Beyond all the vitriol, the essence of the argument put forward by "New York Times guest columnist" Evgeny Morozov in the "Meme Hustler" is that economic and technological development is not the same as the progress of a society. This is a perfectly reasonable point as progress requires some concept of where you are heading whilst economic and technological development are simply a means to an end.
Unfortunately the author fails to acknowledge that the target of the article Tim O'Reilly has made the same point on numerous occasions in the past with his discussions on what is the system that we are creating. Rather than dealing with this, the article has been selective in its facts to suit its own pursuit of being a source of "truth" and portraying O'Reilly as a ruthless propagandist of commercial and political interests.

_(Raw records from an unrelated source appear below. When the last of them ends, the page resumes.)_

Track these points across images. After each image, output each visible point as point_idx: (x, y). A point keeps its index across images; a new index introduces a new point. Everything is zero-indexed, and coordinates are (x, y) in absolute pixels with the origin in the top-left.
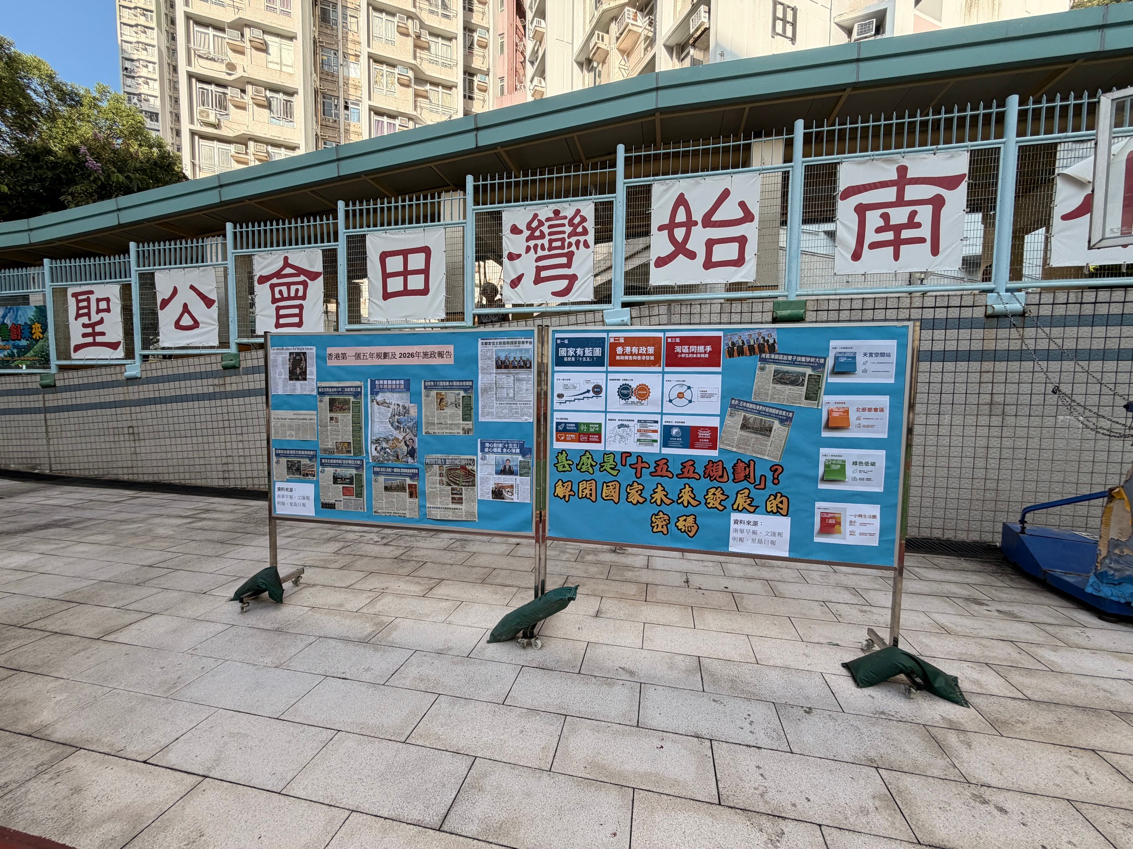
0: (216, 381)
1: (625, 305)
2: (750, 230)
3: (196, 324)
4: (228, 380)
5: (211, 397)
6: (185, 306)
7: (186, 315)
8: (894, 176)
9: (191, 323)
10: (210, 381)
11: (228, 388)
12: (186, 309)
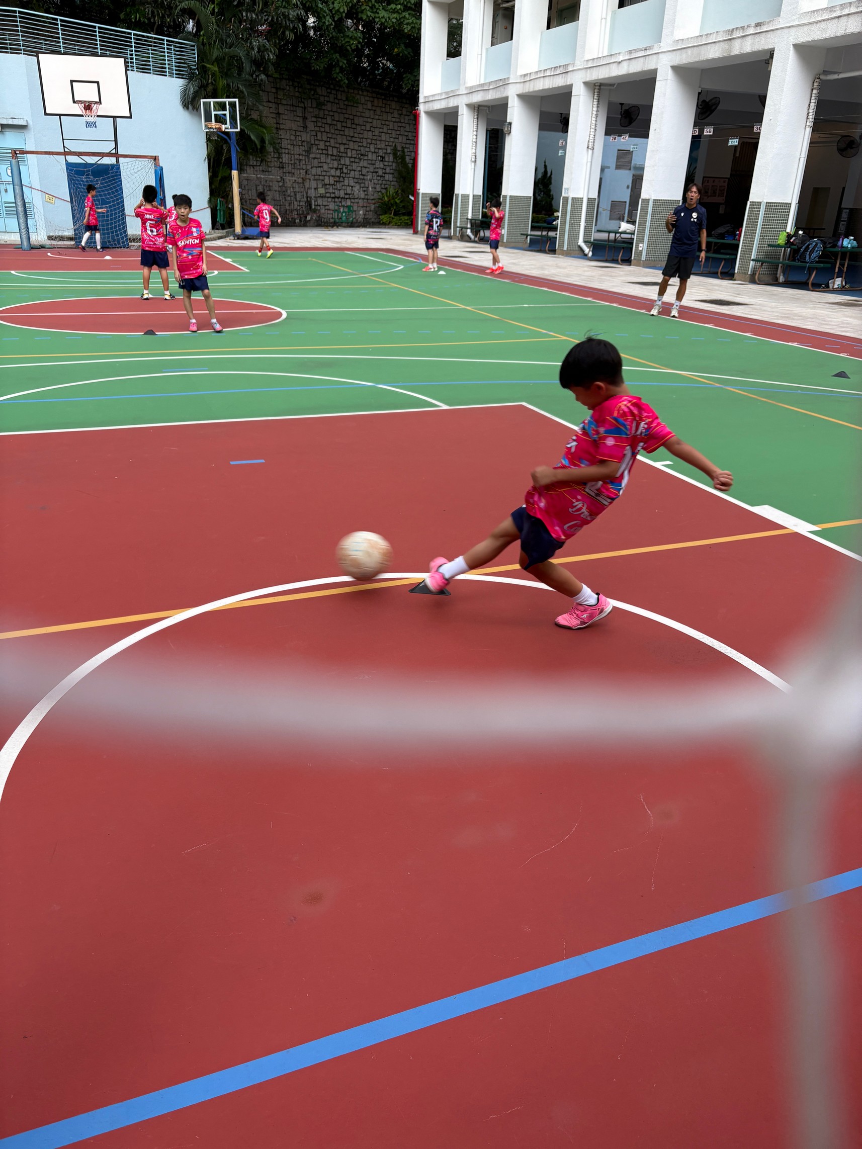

The article, written by an author of a recently published work with their own commercial interest would appear guilty of conducting the very same acts they would accuse others of. It is at the least unwittingly hypocritical. The accusation that it will help Morozov sell a few more books resonates too loudly and is bound to be repeated.
In 2006, I wrote on my concerns of our continued development of a Stentorocracy (from the greek hero with the big lungs) - a society based upon who shouts loudest - rather than a true meritocracy. If Morozov's article does one thing then it highlights how discussion, debate and enquiry are replaced by shouting, trolling and propaganda and his article is simply part of this rather than the solution.
I highlighted the quote "New York Times guest columnist" because for me this is akin to the issue of "You can't expect to wield supreme executive power just because some watery tart threw a sword at you". The arguments need to stand on their own merit, the references to credentials as though this provides some authoritative weight has always been at the heart of the problem whether it's the New York Times, The Edge or any other group that professes to be a fountain of truth.
I would argue that O'Reilly was right to be concerned about what is the system or machine that we are creating and Morozov has clearly pointed out a path which I don't believe we should be heading down. More the pity is the questions Morozov raises are worthy of discussion just not in this manner. Strip out the vitriol and the ad hominem attacks and underneath is the basis of a good and worthy article. How cheaply such discourse and enquiry has been sold.